My dissertation, titled "Simple Medicines: Land, Health, and Power in the 19th-century Ojibwe western Great Lakes," focused on medical pluralism in settler colonialism in Ojibwe communities in the western Great Lakes during the nineteenth and early twentieth centuries. I used the frameworks of Indigenous and settler colonial studies and brought in analyses of religion, science, institutions, and strategic survivance. Simple Medicines addressed major themes in the history of medicine including the mutability of Indigenous and settler medical practices; the mobilization of medicine in both processes of and resistances to settler colonialism; and the functional reality of medical pluralism. I did this project because, as a white settler scholar, I needed to better understand medicine and relationship in the place where I was living. What I found was more complex and more clear than I could have anticipated.

My current research looks at human-nature relations through the nineteenth and twentieth centuries, particularly in the development of herbalism. My central questions are always what health meant and what medicine - especially botanical medicine - did in religious, political, and social spaces. I'm curious about herbalism as a practice, identity, and expression of sacred and social relations. This project is grounded in queer, feminist, multispecies, and Indigenous theories of relationship, kinship, continuity, and care.

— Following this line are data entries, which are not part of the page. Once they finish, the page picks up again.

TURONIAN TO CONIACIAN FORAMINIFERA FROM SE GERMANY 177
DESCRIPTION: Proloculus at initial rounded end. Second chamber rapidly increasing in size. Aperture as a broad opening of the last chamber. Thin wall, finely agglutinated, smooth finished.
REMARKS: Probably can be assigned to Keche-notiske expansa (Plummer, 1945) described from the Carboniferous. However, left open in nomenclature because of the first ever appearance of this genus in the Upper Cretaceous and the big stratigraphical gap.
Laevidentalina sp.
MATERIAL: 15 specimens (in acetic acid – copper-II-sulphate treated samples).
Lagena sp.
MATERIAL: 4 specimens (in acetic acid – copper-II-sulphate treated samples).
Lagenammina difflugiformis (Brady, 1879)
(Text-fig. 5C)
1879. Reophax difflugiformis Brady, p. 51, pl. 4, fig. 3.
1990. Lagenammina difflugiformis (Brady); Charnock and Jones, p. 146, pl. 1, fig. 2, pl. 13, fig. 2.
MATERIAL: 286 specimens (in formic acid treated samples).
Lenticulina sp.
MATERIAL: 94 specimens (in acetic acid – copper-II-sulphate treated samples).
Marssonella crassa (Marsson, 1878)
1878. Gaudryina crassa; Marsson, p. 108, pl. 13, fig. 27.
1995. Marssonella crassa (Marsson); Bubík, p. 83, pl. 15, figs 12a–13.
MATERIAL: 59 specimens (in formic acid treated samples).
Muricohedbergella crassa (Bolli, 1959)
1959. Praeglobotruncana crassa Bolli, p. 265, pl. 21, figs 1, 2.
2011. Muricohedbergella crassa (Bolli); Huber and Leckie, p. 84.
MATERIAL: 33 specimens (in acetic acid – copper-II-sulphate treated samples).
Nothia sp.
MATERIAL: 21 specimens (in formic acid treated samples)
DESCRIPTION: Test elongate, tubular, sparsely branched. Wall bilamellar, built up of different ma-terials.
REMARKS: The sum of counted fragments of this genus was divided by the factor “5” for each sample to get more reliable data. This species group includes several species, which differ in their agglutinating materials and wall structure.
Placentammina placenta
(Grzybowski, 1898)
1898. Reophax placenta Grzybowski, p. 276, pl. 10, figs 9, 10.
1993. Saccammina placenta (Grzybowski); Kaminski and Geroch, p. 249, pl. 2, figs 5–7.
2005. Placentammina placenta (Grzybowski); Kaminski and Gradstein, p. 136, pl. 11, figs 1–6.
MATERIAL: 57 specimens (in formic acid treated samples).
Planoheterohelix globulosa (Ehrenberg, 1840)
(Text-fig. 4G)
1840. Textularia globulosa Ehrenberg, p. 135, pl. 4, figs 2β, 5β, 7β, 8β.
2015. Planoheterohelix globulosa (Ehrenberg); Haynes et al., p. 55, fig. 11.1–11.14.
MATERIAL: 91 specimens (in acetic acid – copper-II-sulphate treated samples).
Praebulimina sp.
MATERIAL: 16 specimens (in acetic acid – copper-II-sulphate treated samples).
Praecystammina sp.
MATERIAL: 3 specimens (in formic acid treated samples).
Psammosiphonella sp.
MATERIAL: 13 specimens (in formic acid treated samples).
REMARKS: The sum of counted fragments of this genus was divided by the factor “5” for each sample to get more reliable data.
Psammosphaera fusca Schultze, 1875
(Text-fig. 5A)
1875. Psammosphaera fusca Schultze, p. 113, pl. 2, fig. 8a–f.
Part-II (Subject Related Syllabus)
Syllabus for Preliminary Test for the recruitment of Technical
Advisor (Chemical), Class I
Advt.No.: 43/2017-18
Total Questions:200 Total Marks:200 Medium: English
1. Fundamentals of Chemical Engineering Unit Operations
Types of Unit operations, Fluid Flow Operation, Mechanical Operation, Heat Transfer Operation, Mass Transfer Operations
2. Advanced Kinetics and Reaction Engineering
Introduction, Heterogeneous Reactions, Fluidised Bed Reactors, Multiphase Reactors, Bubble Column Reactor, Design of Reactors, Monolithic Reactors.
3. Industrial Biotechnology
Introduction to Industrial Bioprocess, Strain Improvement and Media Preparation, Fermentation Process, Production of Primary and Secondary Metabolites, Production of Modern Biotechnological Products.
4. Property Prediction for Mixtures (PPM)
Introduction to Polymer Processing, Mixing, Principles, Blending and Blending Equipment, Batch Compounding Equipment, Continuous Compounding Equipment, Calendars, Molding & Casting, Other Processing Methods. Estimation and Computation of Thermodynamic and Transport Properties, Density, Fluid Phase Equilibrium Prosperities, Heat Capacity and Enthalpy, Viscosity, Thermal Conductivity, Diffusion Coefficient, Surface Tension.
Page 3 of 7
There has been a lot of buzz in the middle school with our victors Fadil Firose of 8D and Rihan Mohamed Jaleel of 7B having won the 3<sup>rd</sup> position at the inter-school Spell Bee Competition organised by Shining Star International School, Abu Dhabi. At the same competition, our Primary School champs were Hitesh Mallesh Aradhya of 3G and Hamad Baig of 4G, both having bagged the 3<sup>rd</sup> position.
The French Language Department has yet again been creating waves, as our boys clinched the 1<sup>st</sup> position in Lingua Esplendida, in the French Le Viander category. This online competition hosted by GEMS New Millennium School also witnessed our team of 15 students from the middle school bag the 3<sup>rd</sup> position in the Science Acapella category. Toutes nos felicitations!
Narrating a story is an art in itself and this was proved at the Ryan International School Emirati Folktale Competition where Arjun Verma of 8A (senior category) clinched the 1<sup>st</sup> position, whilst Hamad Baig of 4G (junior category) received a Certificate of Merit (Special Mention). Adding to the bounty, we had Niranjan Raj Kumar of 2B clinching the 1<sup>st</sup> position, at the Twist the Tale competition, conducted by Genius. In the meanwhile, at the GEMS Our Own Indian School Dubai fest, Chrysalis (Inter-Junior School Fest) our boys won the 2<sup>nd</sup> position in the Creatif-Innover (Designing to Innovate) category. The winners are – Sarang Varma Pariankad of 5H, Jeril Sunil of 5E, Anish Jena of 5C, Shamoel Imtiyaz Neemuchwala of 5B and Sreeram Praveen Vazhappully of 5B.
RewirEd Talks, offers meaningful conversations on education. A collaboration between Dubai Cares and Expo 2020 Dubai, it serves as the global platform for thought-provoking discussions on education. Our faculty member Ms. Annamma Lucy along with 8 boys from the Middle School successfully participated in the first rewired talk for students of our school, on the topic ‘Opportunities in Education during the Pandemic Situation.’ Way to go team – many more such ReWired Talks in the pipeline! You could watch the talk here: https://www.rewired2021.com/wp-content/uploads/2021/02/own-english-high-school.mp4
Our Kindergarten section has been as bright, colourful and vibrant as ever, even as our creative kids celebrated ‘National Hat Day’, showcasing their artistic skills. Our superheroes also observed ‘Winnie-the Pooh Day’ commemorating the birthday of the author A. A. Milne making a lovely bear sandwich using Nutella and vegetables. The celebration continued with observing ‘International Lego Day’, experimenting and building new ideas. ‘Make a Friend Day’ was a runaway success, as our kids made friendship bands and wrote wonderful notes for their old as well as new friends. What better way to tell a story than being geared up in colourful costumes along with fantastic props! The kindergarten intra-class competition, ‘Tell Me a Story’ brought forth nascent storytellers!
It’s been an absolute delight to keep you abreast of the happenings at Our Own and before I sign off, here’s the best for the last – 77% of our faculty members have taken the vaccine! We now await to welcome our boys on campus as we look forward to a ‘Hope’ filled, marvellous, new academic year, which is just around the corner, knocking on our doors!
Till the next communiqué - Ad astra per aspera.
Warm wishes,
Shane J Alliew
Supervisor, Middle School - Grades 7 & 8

This research is closely associated with the Herbal History Project, the current phase of a long-standing community-academic partnership on plants, health, and history. This inquiry has taken multiple forms: a series of guided visits between community members, academics, rare book librarians, and the University’s Educator of Indigenous History, Biological, and Ecological knowledge; multiple public presentations; a year-long research collaborative for which my co-conveners and I received a competitive grant from the University’s Institute of Advanced Study. We currently are running a storytelling, storylistening, and study group funded in part by the Institute on the Environment.